Gosto de bolsos. O homem que inventou as calças jeans no século XIX, Levi Strauss, foi previdente. Imaginou que os homens do futuro, nós, sem paletós nem coletes, iríamos ficar com a vida complicada se não tivéssemos bolsos suficientes, pois iríamos ter muita miudeza para levar conosco, e bolou logo cinco bolsos. Imaginem os jeans sem eles: não teriam pegado.
Houve um tempo, sim, em que os homens citadinos tinham, na soma das roupas que vestiam, muito mais bolsos, e curiosamente era um tempo em que talvez carregassem menos coisas consigo. Bolsos tinham um sinônimo até mais usado: algibeiras. As roupas masculinas somavam uma dezena deles, ou mais. Vamos contar. Nas calças, pelo menos dois laterais e dois traseiros. São quatro. Usavam coletes: estes tinham dois bolsinhos na barriga e um do lado esquerdo do peito. São sete. Usavam paletós: duas algibeiras maiores dos lados, um bolsinho no lado esquerdo do peito, onde ia o lencinho fino, mero detalhe elegante, e pelo menos dois maiores internos, no forro, um de cada lado. São mais cinco, com sete: doze. Doze bolsos.

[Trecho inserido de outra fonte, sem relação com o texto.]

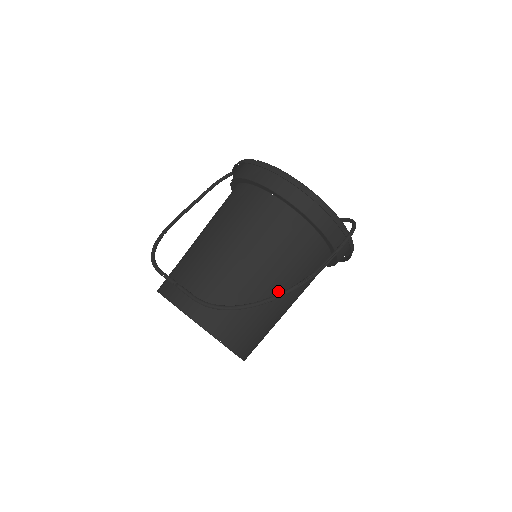
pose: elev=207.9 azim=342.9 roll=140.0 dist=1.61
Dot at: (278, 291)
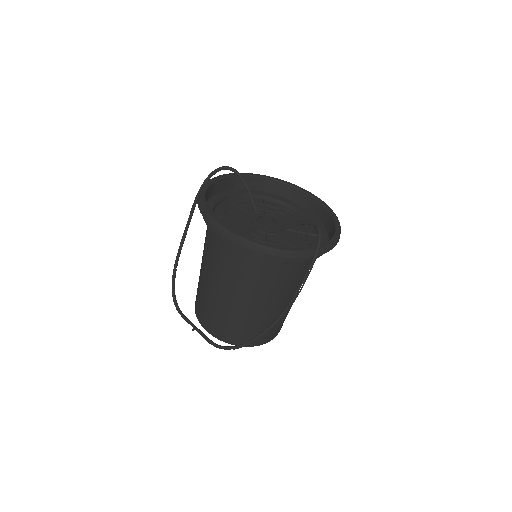
Dot at: (274, 305)
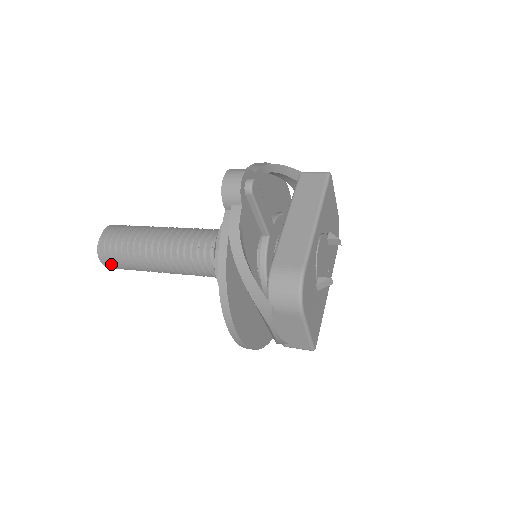
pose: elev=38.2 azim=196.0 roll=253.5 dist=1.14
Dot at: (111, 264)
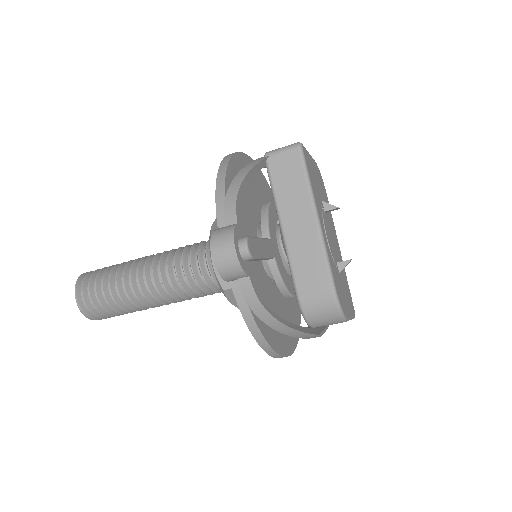
Dot at: (106, 318)
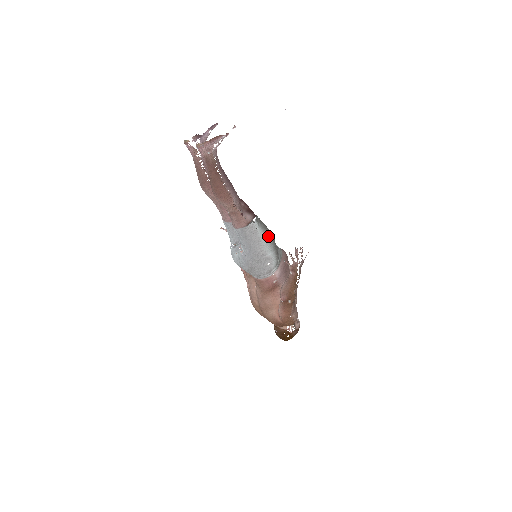
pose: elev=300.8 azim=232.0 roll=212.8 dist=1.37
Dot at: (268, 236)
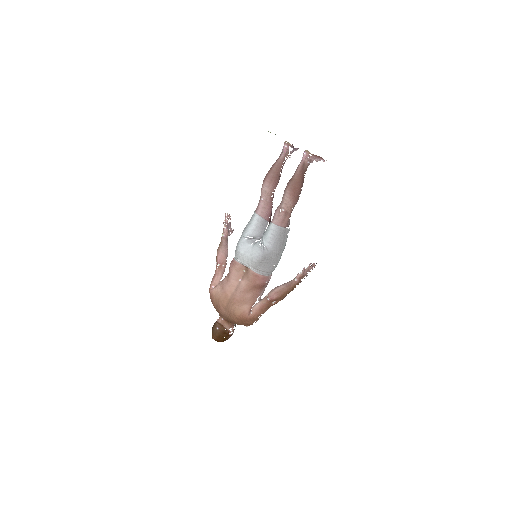
Dot at: (285, 245)
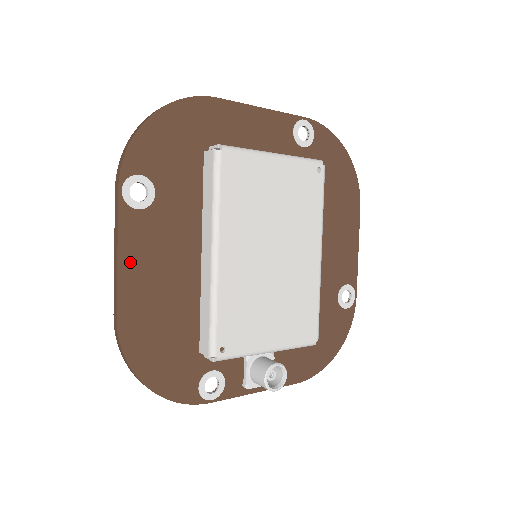
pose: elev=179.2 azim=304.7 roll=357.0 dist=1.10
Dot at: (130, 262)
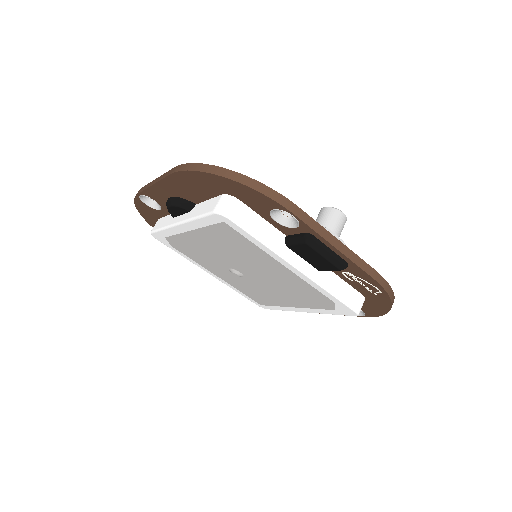
Dot at: occluded
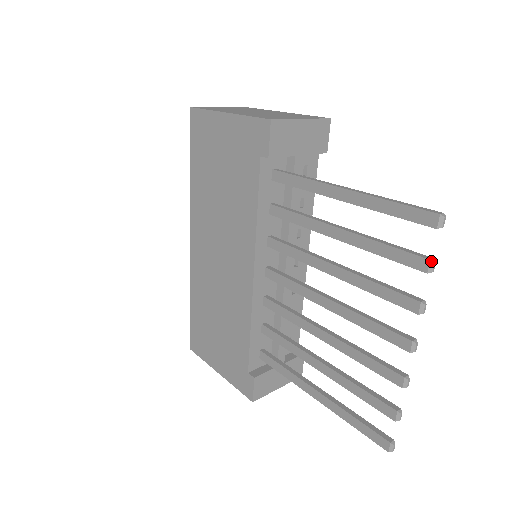
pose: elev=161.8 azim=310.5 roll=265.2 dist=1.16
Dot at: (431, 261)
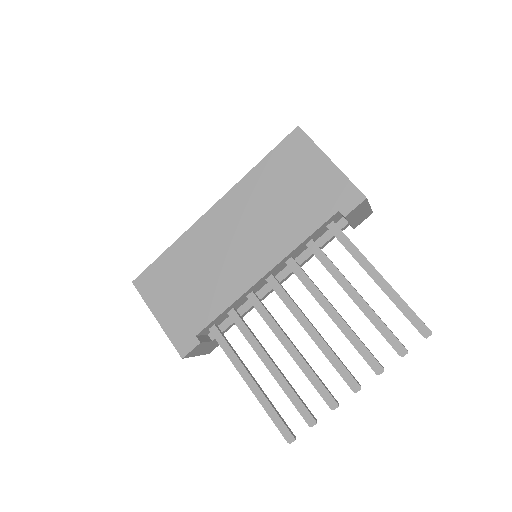
Dot at: (407, 351)
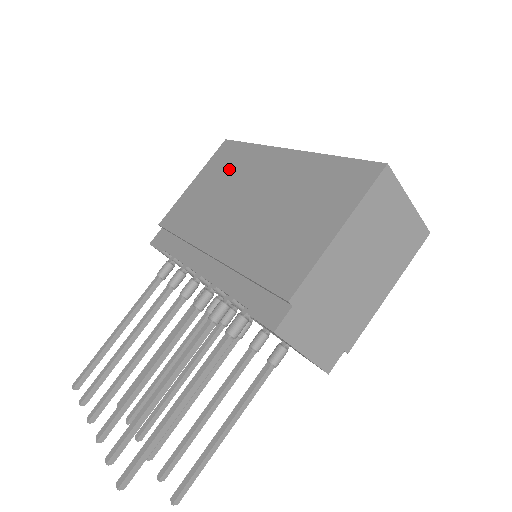
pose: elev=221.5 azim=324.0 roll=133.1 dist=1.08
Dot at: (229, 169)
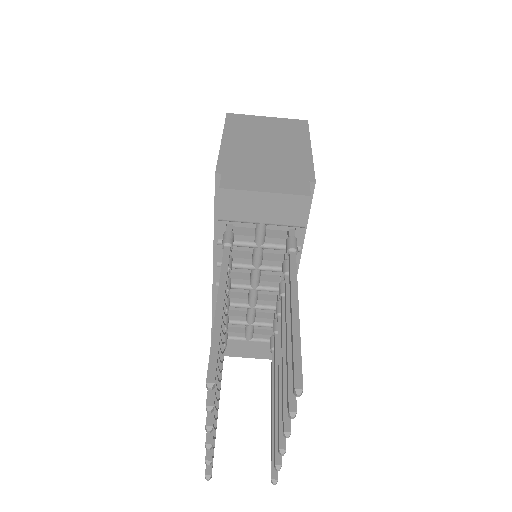
Dot at: occluded
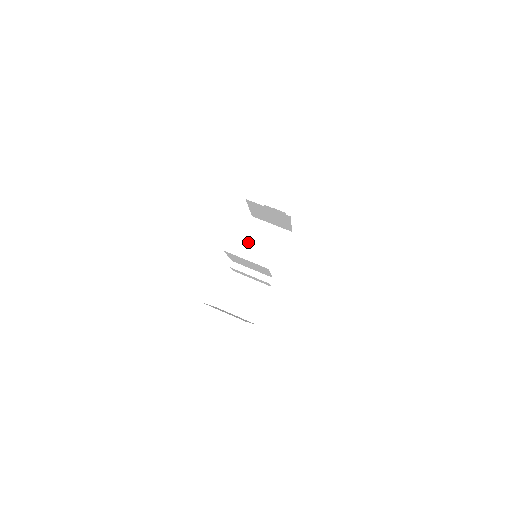
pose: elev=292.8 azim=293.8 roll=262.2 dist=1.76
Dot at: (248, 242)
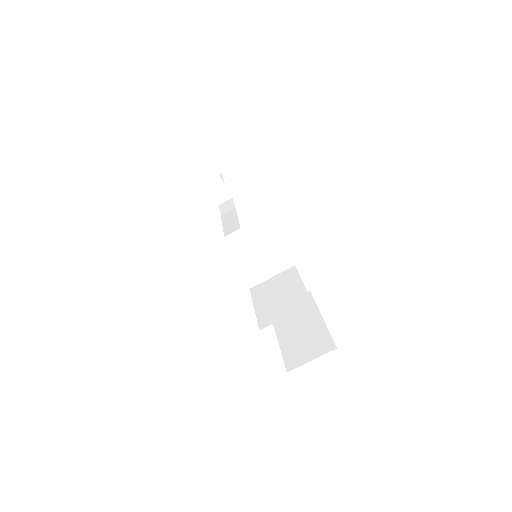
Dot at: (243, 264)
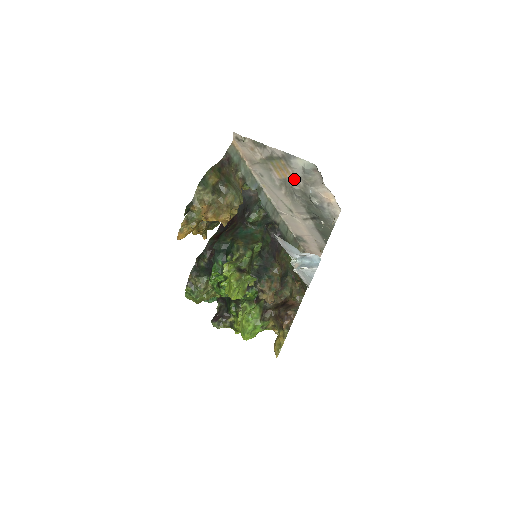
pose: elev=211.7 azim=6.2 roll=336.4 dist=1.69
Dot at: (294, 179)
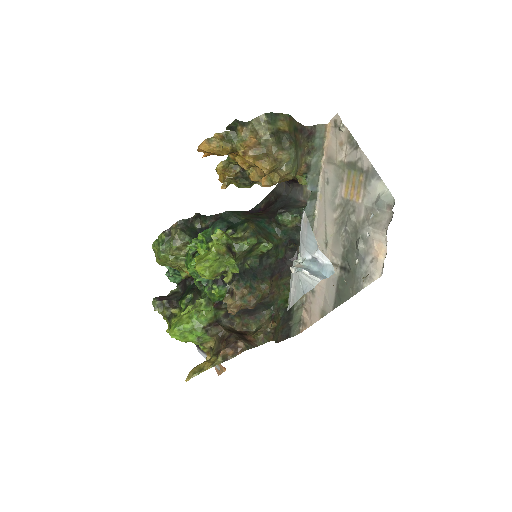
Dot at: (358, 206)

E que levavam esses homens, na época dos coletes? Relógio de bolso, caixinha de rapé, um ou dois charutos, moedas, eventualmente óculos, lenço, lápis ou caneta-tinteiro, algum papel… – algo mais? Consta na cultura geral da língua que nos bolsos dos coletes se levavam soluções mágicas para os problemas, sacadas criativas em que ninguém tinha pensado. Dizia-se com alguma admiração para alguém que apresentava uma solução inesperada: “Essa você tirou do bolso do colete”. Também se tirava desse bolsinho algum nome salvador para resolver um impasse político. Donde se conclui que os coletes tinham bolsos para neles se levarem surpresas.
Para que mesmo os antigos precisariam de tantos bolsos? Não havia talão de cheques, cartão do banco, cartão de crédito, cartão do convênio médico, cartão de refeição, passe do ônibus, Carteira Nacional de Habilitação, cartão do seguro, RG, CPF, telefone celular, chaveiro cheio, iPod, pen drive, boletos bancários, óculos de sol… Livros de bolso só foram inventados mais tarde, e nunca ouvi dizer que alguém levasse livro no bolso.
Houve uma época, recente, em que tentaram habituar os homens a usar bolsas a tiracolo. Não deu certo. As fotos da época, anos da década de 1970, mostram homens desajeitados com aquela tira de couro atravessada no peito, senhores de paletó e gravata com aquele sacolão pendurado do lado. A bolsa prejudica a agilidade do homem, atrapalha a corrida, estorva a reação dos muito machos a provocações, tchê.
Por que fizeram as roupas das mulheres sem bolsos? Desde o começo os inventores da moda pensaram na mulher para vender bolsas. Só a mulher teria coragem de pagar mais de 20 000 reais por uma delas.